ASSIGNMENT:
Return, word for word, only the lines of the data below that lie between the line with "64: (59, 338, 2.66)" and the line with "74: (114, 526, 2.37)", those two lines included.

DATA FOR THIS EXERCISE:
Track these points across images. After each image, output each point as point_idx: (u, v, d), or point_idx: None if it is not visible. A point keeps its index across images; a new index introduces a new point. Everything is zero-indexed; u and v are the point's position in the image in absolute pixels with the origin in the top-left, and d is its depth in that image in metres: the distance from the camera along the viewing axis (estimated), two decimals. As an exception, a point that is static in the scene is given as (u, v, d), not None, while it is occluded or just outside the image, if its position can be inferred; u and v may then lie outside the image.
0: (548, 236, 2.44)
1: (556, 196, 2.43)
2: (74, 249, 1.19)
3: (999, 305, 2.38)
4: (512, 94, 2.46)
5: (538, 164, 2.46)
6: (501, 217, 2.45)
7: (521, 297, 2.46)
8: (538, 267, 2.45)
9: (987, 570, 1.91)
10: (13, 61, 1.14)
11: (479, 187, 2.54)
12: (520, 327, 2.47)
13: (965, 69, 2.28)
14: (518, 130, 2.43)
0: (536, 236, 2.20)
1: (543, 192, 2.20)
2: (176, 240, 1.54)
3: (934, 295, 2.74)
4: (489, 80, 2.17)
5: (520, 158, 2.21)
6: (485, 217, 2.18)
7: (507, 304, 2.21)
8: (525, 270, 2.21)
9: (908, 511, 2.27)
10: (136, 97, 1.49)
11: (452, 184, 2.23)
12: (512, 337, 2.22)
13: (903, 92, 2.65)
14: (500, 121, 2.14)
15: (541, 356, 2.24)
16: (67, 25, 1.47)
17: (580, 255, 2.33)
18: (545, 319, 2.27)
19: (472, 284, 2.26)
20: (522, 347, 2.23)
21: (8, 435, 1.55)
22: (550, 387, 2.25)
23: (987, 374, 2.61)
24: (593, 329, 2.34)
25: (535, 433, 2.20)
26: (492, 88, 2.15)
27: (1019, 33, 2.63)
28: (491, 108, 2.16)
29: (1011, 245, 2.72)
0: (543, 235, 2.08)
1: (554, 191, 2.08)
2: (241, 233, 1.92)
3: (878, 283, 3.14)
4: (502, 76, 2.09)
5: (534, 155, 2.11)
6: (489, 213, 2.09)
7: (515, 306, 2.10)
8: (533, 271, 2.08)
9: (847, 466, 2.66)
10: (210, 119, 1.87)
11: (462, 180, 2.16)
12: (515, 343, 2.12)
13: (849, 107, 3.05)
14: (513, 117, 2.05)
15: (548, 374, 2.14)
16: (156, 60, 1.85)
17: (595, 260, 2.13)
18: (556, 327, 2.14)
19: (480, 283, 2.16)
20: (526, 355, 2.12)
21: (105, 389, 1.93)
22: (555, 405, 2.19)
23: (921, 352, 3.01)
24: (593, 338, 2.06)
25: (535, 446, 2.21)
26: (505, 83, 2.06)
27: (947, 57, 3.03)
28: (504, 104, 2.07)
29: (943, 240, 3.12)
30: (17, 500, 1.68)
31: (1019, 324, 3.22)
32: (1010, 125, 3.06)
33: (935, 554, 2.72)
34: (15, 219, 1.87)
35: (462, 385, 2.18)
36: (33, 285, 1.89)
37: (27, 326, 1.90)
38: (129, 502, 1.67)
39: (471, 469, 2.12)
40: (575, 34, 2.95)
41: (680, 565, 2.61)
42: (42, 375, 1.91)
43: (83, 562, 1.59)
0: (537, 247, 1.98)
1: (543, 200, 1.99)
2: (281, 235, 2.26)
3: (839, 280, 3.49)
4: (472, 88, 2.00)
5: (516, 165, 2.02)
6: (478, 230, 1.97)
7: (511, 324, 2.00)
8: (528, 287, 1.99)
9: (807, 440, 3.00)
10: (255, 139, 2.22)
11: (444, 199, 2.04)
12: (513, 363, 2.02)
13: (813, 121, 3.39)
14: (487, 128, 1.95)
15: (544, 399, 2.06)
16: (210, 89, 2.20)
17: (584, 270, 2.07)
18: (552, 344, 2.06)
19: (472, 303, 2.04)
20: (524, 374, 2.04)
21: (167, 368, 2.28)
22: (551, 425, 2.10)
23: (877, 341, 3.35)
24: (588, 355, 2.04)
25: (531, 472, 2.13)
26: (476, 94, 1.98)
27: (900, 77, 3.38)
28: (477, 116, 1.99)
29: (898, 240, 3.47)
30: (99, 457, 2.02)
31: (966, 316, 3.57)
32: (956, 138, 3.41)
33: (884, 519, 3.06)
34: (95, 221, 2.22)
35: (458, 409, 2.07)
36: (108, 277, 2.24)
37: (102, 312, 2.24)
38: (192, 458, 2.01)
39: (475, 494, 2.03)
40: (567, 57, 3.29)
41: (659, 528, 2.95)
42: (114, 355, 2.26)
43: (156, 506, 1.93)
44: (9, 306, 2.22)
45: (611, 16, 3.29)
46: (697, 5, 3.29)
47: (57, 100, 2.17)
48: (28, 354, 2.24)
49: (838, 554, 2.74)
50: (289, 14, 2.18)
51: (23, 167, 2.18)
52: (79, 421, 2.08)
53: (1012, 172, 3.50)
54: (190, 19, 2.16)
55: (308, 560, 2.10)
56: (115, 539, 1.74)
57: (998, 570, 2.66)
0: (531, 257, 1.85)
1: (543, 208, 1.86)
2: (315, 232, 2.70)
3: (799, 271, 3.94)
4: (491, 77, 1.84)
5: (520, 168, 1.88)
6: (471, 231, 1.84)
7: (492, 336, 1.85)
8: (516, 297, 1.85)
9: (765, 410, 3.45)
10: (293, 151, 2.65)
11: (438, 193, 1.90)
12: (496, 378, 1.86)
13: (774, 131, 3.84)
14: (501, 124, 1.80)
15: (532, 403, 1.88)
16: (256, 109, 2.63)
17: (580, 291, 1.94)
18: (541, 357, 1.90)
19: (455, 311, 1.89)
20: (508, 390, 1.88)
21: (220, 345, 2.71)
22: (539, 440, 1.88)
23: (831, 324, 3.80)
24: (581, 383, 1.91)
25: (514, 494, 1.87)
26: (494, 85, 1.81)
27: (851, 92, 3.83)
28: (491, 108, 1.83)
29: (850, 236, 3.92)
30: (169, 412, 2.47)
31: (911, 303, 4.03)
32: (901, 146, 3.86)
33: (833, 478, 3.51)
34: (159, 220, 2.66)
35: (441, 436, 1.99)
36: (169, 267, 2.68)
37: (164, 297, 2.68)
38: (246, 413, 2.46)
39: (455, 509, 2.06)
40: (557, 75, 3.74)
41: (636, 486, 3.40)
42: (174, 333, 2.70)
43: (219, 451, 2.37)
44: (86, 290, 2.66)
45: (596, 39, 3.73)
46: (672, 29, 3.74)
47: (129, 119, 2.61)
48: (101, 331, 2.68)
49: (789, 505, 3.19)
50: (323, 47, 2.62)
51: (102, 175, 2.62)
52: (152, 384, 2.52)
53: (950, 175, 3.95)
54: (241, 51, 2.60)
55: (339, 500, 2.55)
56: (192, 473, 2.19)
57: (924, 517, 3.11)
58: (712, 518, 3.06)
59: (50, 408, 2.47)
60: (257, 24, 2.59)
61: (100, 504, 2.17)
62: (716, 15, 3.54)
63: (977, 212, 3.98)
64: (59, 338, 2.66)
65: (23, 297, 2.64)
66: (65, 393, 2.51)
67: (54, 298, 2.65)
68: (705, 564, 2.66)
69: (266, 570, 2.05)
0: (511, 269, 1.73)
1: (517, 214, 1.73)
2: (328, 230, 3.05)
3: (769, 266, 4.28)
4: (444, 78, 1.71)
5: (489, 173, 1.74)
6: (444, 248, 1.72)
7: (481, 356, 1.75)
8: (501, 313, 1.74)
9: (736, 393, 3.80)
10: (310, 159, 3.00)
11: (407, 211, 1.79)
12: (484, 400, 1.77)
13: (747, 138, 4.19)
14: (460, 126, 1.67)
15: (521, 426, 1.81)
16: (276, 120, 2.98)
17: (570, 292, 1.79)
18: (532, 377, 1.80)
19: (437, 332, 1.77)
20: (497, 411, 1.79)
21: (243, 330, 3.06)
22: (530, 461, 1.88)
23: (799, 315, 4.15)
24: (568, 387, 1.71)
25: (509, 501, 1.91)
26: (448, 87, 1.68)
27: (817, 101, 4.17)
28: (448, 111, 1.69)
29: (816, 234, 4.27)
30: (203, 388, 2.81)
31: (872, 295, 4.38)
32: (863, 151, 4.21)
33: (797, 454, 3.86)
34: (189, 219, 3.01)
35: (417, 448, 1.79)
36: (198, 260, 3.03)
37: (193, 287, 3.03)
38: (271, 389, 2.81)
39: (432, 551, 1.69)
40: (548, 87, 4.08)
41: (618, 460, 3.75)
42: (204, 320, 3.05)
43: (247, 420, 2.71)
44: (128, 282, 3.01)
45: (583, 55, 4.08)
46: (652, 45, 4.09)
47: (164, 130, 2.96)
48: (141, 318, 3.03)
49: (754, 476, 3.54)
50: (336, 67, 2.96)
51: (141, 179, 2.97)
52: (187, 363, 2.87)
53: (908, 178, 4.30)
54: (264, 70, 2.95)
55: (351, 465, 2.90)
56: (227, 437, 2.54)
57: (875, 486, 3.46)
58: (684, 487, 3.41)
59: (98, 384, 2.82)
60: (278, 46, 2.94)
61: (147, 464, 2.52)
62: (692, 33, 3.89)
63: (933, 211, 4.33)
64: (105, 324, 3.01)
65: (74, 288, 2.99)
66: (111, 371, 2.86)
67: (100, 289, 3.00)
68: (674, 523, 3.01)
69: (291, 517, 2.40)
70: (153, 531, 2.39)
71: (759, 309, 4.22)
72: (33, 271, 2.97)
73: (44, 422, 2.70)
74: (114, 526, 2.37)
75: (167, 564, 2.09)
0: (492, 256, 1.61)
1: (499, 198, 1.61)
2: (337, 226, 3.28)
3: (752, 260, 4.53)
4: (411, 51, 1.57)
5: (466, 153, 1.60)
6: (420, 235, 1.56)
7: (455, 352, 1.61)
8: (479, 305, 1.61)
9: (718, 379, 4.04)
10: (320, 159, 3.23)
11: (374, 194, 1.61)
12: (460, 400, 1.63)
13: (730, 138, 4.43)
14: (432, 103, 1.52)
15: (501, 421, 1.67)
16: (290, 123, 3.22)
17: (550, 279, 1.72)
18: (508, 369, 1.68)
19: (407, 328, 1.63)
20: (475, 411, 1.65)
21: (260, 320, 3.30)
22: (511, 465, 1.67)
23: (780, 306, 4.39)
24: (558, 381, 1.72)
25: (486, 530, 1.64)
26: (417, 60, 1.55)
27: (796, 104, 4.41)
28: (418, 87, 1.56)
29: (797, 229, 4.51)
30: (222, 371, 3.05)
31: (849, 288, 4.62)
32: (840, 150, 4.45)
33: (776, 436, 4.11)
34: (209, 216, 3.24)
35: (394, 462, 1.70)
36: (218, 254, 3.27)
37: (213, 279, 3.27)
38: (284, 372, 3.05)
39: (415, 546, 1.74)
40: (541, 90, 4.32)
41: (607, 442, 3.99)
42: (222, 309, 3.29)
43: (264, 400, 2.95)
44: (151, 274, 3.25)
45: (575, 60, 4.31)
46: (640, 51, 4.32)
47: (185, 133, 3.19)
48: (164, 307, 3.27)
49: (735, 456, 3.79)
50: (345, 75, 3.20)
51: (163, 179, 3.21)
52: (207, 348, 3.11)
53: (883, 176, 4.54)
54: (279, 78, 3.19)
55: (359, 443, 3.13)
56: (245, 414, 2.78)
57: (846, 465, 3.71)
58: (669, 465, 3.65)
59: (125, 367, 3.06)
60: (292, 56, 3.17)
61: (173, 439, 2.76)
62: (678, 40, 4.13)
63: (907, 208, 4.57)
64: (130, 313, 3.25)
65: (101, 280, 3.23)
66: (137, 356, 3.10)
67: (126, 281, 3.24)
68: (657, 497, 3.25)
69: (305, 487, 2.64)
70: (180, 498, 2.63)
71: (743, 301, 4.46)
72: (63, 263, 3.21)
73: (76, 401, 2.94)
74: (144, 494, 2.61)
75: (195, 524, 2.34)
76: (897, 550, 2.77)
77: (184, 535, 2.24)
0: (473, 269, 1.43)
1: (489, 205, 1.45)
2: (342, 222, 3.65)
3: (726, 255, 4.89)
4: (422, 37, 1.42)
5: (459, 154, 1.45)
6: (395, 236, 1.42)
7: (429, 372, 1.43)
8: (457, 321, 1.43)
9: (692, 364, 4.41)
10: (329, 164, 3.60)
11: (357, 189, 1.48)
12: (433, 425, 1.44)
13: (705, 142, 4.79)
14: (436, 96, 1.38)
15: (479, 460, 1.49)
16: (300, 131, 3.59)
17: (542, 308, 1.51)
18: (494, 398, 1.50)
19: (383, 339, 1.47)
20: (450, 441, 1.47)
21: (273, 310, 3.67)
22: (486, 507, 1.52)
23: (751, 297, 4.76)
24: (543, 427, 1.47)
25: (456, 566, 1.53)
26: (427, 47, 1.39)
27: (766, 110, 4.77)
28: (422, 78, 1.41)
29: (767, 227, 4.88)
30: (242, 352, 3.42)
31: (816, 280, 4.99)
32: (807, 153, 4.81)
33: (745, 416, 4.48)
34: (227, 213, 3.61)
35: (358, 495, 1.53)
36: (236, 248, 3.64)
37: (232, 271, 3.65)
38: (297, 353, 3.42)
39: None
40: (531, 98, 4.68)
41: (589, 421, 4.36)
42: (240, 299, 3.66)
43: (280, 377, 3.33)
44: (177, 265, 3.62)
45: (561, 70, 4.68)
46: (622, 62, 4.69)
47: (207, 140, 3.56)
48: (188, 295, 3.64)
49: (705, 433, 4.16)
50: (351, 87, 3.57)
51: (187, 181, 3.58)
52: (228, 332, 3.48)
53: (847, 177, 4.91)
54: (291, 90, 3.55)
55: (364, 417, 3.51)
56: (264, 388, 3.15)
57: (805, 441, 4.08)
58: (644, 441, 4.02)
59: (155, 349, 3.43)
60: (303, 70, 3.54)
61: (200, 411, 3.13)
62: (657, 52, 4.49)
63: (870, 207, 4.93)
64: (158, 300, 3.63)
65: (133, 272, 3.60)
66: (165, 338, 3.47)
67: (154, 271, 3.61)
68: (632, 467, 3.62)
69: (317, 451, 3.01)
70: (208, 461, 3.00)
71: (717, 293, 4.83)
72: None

RESULT FOR THIS TASK:
64: (59, 338, 2.66)
65: (23, 297, 2.64)
66: (65, 393, 2.51)
67: (54, 298, 2.65)
68: (705, 564, 2.66)
69: (266, 570, 2.05)
0: (511, 269, 1.73)
1: (517, 214, 1.73)
2: (328, 230, 3.05)
3: (769, 266, 4.28)
4: (444, 78, 1.71)
5: (489, 173, 1.74)
6: (444, 248, 1.72)
7: (481, 356, 1.75)
8: (501, 313, 1.74)
9: (736, 393, 3.80)
10: (310, 159, 3.00)
11: (407, 211, 1.79)
12: (484, 400, 1.77)
13: (747, 138, 4.19)
14: (460, 126, 1.67)
15: (521, 426, 1.81)
16: (276, 120, 2.98)
17: (570, 292, 1.79)
18: (532, 377, 1.80)
19: (437, 332, 1.77)
20: (497, 411, 1.79)
21: (243, 330, 3.06)
22: (530, 461, 1.88)
23: (799, 315, 4.15)
24: (568, 387, 1.71)
25: (509, 501, 1.91)
26: (448, 87, 1.68)
27: (817, 101, 4.17)
28: (448, 111, 1.69)
29: (816, 234, 4.27)
30: (203, 388, 2.81)
31: (872, 295, 4.38)
32: (863, 151, 4.21)
33: (797, 454, 3.86)
34: (189, 219, 3.01)
35: (417, 448, 1.79)
36: (198, 260, 3.03)
37: (193, 287, 3.03)
38: (271, 389, 2.81)
39: (432, 551, 1.69)
40: (548, 87, 4.08)
41: (618, 460, 3.75)
42: (204, 320, 3.05)
43: (247, 420, 2.71)
44: (128, 282, 3.01)
45: (583, 55, 4.08)
46: (652, 45, 4.09)
47: (164, 130, 2.96)
48: (141, 318, 3.03)
49: (754, 476, 3.54)
50: (336, 67, 2.96)
51: (141, 179, 2.97)
52: (187, 363, 2.87)
53: (908, 178, 4.30)
54: (264, 70, 2.95)
55: (351, 465, 2.90)
56: (227, 437, 2.54)
57: (875, 486, 3.46)
58: (684, 487, 3.41)
59: (98, 384, 2.82)
60: (278, 46, 2.94)
61: (147, 464, 2.52)
62: (692, 33, 3.89)
63: (933, 211, 4.33)
64: (105, 324, 3.01)
65: (74, 288, 2.99)
66: (111, 371, 2.86)
67: (100, 289, 3.00)
68: (674, 523, 3.01)
69: (291, 517, 2.40)
70: (153, 531, 2.39)
71: (759, 309, 4.22)
72: (33, 271, 2.97)
73: (44, 422, 2.70)
74: (114, 526, 2.37)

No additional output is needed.